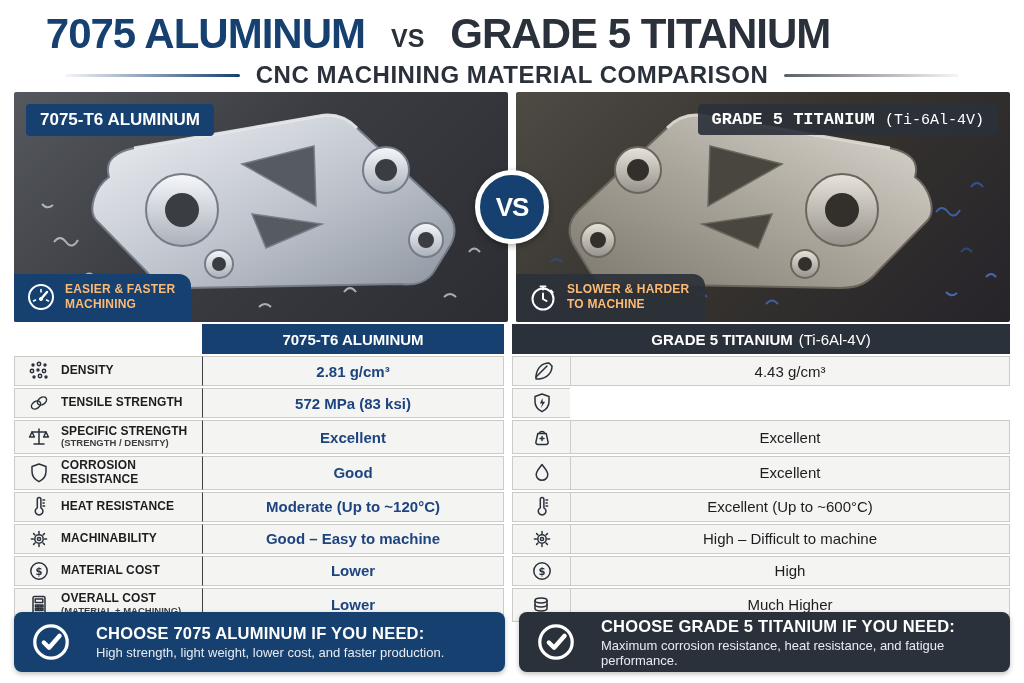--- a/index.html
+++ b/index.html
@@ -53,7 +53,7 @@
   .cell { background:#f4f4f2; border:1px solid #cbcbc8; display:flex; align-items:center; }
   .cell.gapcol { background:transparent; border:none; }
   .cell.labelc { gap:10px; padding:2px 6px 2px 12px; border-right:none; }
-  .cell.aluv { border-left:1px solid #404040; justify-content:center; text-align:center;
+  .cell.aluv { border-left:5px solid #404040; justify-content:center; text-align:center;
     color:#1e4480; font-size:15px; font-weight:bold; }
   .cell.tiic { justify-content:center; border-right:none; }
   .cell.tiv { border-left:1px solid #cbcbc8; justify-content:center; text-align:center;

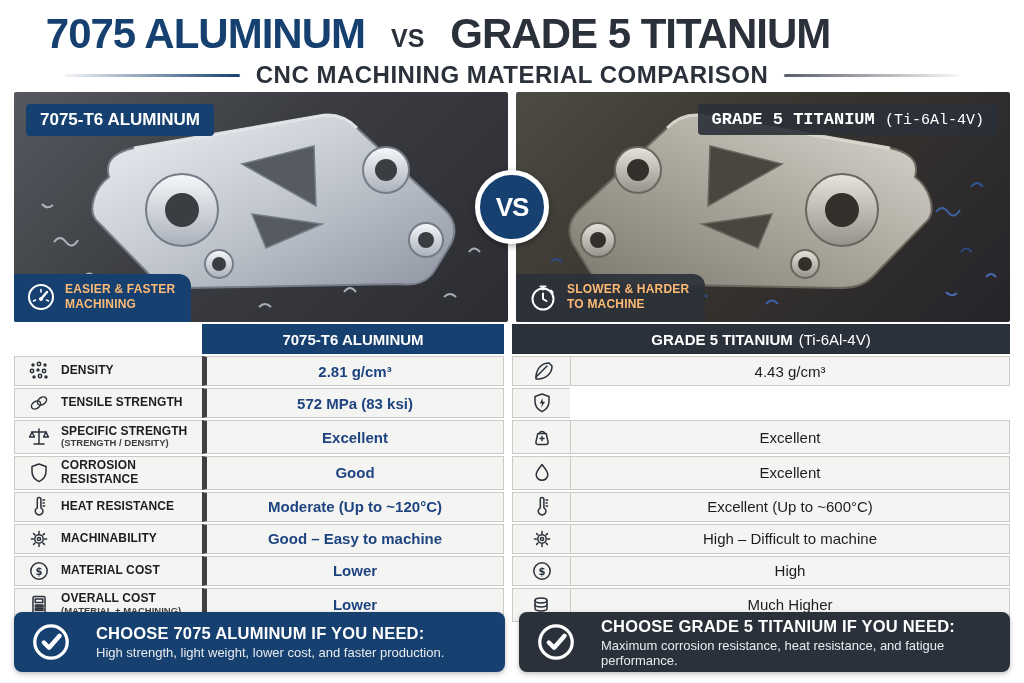--- a/index.html
+++ b/index.html
@@ -75,7 +75,7 @@
 
   
   .callouts { position:absolute; top:612px; left:14px; width:996px; height:60px; display:flex; gap:14px; }
-  .callout { flex:1; border-radius:8px; display:flex; align-items:center; gap:24px; padding:0 16px; color:#fff;
+  .callout { flex:1; border-radius:8px; display:flex; align-items:center; gap:2px; padding:0 16px; color:#fff;
     box-shadow:0 2px 5px rgba(0,0,0,0.25); }
   .callout.alu { background:#16406f; }
   .callout.ti  { background:#2b313a; }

* * *

* **What you will do**: Leave out the pictures. Transcribe the rest of the listing above exactly.

* **Answer section**:
--- a/index.html
+++ b/index.html
@@ -53,7 +53,7 @@
   .cell { background:#f4f4f2; border:1px solid #cbcbc8; display:flex; align-items:center; }
   .cell.gapcol { background:transparent; border:none; }
   .cell.labelc { gap:10px; padding:2px 6px 2px 12px; border-right:none; }
-  .cell.aluv { border-left:1px solid #404040; justify-content:center; text-align:center;
+  .cell.aluv { border-left:5px solid #404040; justify-content:center; text-align:center;
     color:#1e4480; font-size:15px; font-weight:bold; }
   .cell.tiic { justify-content:center; border-right:none; }
   .cell.tiv { border-left:1px solid #cbcbc8; justify-content:center; text-align:center;

--- a/index.html
+++ b/index.html
@@ -75,7 +75,7 @@
 
   
   .callouts { position:absolute; top:612px; left:14px; width:996px; height:60px; display:flex; gap:14px; }
-  .callout { flex:1; border-radius:8px; display:flex; align-items:center; gap:24px; padding:0 16px; color:#fff;
+  .callout { flex:1; border-radius:8px; display:flex; align-items:center; gap:2px; padding:0 16px; color:#fff;
     box-shadow:0 2px 5px rgba(0,0,0,0.25); }
   .callout.alu { background:#16406f; }
   .callout.ti  { background:#2b313a; }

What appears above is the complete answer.